Are you aware that exposing your eyes to too much sun while without wearing protection might raise the likelihood of developing an eye disease? The excellent news is that mitigation is straightforward: just make sure your sunglasses block between 99 and 100 % of UV rays. However, there are several fallacies floating around concerning sunglasses and how they affect one’s eyesight. Because of this, we are striving to dispel the misconceptions and provide recommendations to encourage individuals to make decisions that are beneficial to their eye health.
Myth No.1: Sunglasses should only be used on cloudless days- Clouds and haze may not completely block UV rays. The chance of acquiring glaucoma, growths in the eye, and cancer may all be increased by prolonged exposure to the sun, regardless of the season. A painful eye ailment that is frequently known as snow blindness is photokeratitis. This condition may be caused by the sun reflecting off of ice and snow. Do make sure to try to buy sunglasses online if you would like some great deals.
Myth No. 2: Infants and children don’t need to wear sunglasses. Children are not any less sensitive to the damaging effects of the sun’s rays than adults are. Get children into good habits as soon as possible.
Myth No.3: Low-cost sunglasses do not provide enough protection- To offer suitable protection for the eyes, sunglasses do not need to cost an excessive amount of money. Less costly pairs that are labelled as blocking 100% of UV rays might be equally effective compared to more expensive choices. Labels might at times be difficult to understand. Some sources state that sunglasses give one hundred percent protection against UVA and UVB rays, while others claim that they defend against UV 400 rays. Both provide complete protection from the dangerous rays of the sun.
Myth #4: Size doesn’t matter- The greater the amount of coverage that shades provide, the less solar damage that will be caused to the eyes. Take into consideration the use of big sunglasses or glasses with a wraparound design, both of which may assist in reducing the amount of UV radiation that enters the eyes from the side. Wraparound glasses may defend against dry eye caused by wind as well.

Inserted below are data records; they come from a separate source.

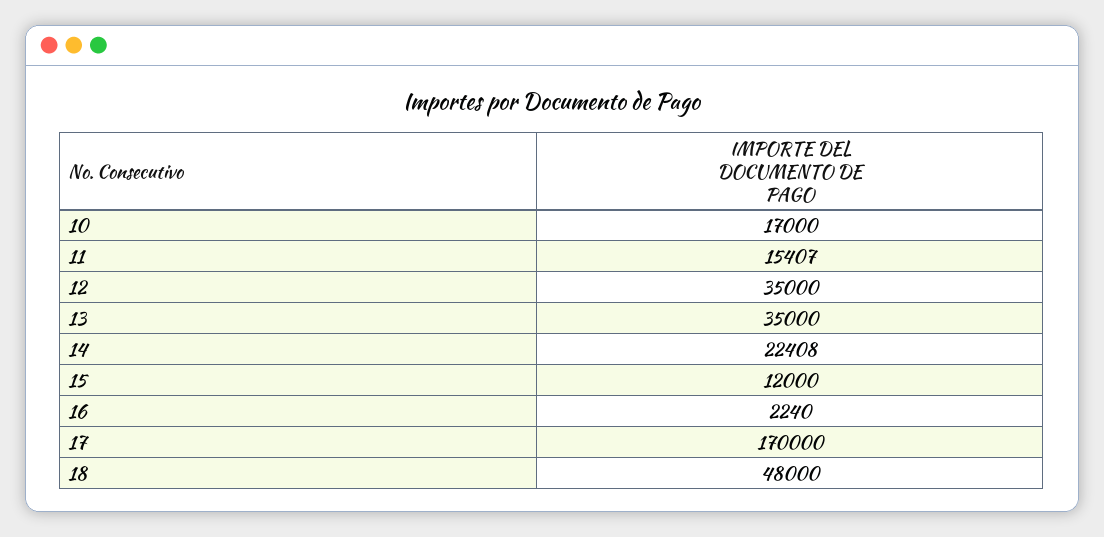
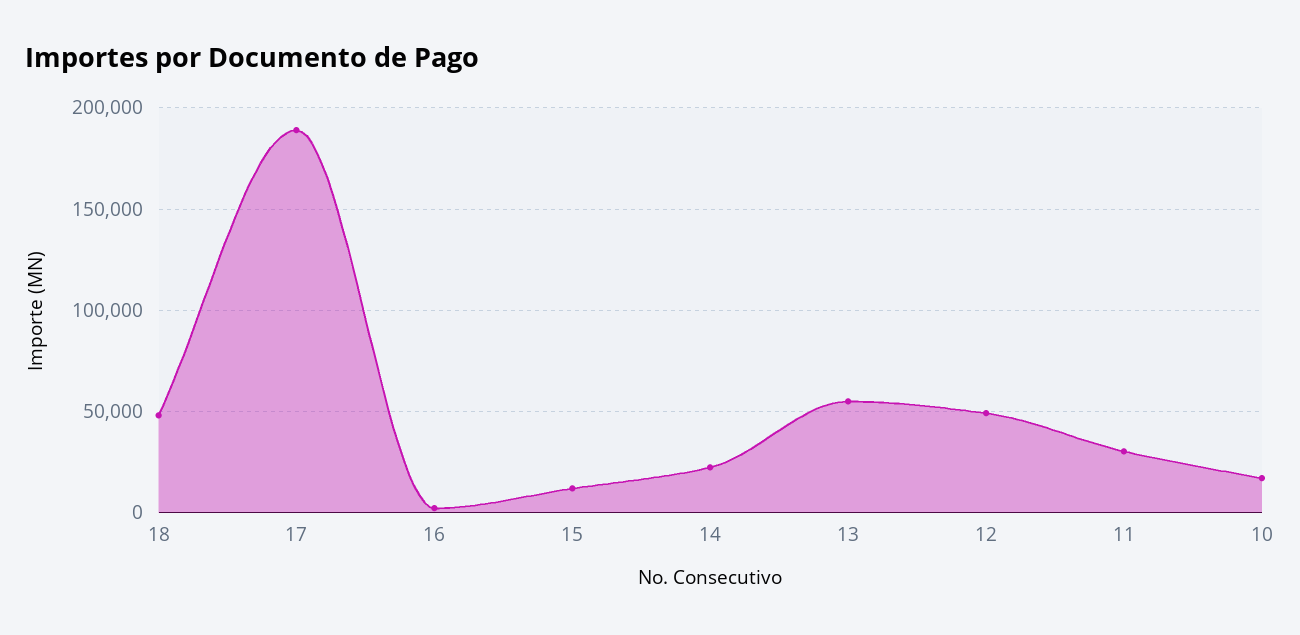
  {
    "10": 17000,
-   "11": 15407,
+   "11": 30000,
-   "12": 35000,
+   "12": 50000,
-   "13": 35000,
+   "13": 55000,
    "14": 22408,
    "15": 12000,
    "16": 2240,
-   "17": 170000,
+   "17": 190000,
    "18": 48000
  }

Myth No.5- Polarized glasses provide more protection against the sun- Polarized lenses don’t really filter more radiation than standard lenses; nonetheless, they may reduce the glare that is reflected off of surfaces such as pavement, water, or vehicles, which can enhance activities like as driving or boating.
Myth No. 6 – The darker the lenses, the more protection they provide from the sun. There is no correlation between the blackness of the lens and its level of protection. Ensure the labelling on the lens specifies that it blocks one hundred percent of UV rays.
Myth No. 7 – Lenses with darker tints provide greater protection from the sun’s rays. Lenses in amber, green, and grey do not filter more of the sun’s damaging rays than other lens colours. However, tinted glasses do give an improved contrast for individuals who enjoy sports, which makes it easier to see objects like a baseball or a cricket ball through the lenses.